**Page extract**
Experts have previously told CNN that the US should aim to sequence 5% to 10% of cases, in line with sequencing efforts in the UK. Given cases over the past seven days, this would amount to roughly 38,000 to 76,000 sequences in a week.

11:42 a.m. ET, February 10, 2021

Watch the CDC's new "Mask Up America" PSA

From CNN's Christopher Johnson

The US Centers for Disease Control and Prevention Agency (CDC) has released a new public service announcement featuring iconic scenes from action movies to encourage Americans to wear masks.  

Scenes from films like "Austin Powers," "The Matrix" and "Mad Max" have been edited to include starring characters wearing masks.  

The 30-second spot asks the viewer to “SLOW THE SPREAD!” so that we can get back to “doing our favorite things.” 

Watch the video:

11:58 a.m. ET, February 10, 2021

Double masking can block over 92% of potentially infectious particles from escaping, CDC study says

From CNN Health’s Keri Enriquez

A man wears two masks as he visits Times Square in New York on December 10.
A man wears two masks as he visits Times Square in New York on December 10. Kena Betancur/AFP via Getty Images

New data from the US Centers for Disease Control and Prevention shows that double masking -- using a cloth mask over a medical procedure mask, like a disposable blue surgical mask -- can significantly improve protection from Covid-19. 

Researchers found that the combination of the two masks can block 92.5% of potentially infectious particles from escaping by creating a tighter fit around the face.

They also found that overall performance of medical procedure masks alone can be improved by folding mask edges inward and knotting ear loop strings where they meet mask fabric to reduce gaps.

A knotted medical mask can block 63% of aerosols that may contain coronavirus, a significant improvement from blocking only 42% of particles when unknotted. The findings were published Wednesday in the CDC’S Morbidity and Mortality Weekly Report.

**Dataset excerpts**

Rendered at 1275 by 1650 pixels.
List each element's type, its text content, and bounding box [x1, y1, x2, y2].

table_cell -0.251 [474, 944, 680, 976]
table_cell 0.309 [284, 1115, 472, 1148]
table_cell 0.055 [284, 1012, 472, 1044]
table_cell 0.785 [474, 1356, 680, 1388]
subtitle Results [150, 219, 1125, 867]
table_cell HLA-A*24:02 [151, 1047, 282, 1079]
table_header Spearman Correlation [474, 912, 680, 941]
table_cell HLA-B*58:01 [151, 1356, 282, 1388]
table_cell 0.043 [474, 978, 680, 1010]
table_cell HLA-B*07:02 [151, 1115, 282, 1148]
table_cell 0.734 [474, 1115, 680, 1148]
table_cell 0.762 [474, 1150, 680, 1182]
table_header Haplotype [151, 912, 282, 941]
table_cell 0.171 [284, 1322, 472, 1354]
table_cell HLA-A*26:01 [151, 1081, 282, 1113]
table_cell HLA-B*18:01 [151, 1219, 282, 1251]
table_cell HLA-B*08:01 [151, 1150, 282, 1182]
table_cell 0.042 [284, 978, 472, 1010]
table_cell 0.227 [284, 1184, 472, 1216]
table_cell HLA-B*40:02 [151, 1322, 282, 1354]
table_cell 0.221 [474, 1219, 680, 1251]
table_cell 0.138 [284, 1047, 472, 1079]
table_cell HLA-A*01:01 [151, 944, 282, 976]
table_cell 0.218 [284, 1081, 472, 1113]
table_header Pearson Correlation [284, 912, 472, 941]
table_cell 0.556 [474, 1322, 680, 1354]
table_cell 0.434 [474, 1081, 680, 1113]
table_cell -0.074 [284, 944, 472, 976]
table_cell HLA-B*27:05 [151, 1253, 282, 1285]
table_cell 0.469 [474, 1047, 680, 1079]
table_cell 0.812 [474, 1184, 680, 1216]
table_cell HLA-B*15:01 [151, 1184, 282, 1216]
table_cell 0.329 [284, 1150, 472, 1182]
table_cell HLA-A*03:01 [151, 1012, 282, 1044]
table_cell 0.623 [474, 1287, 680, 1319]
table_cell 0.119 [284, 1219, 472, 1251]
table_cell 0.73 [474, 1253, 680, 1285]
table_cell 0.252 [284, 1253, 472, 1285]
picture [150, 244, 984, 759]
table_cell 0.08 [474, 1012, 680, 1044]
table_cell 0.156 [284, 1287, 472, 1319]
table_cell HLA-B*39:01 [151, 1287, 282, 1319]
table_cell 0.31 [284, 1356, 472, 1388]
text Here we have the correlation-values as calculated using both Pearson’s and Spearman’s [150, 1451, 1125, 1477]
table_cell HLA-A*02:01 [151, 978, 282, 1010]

**What the exercise asks**
Answer these questions from the Covid-19 news extract:
1. What share of cases did experts say the US should aim to sequence?
2. Scenes from which films were edited for the CDC's public service announcement?
3. What percentage of aerosols can a knotted medical mask block?

**Solution**
1. 5% to 10% of cases.
2. "Austin Powers," "The Matrix" and "Mad Max."
3. 63%.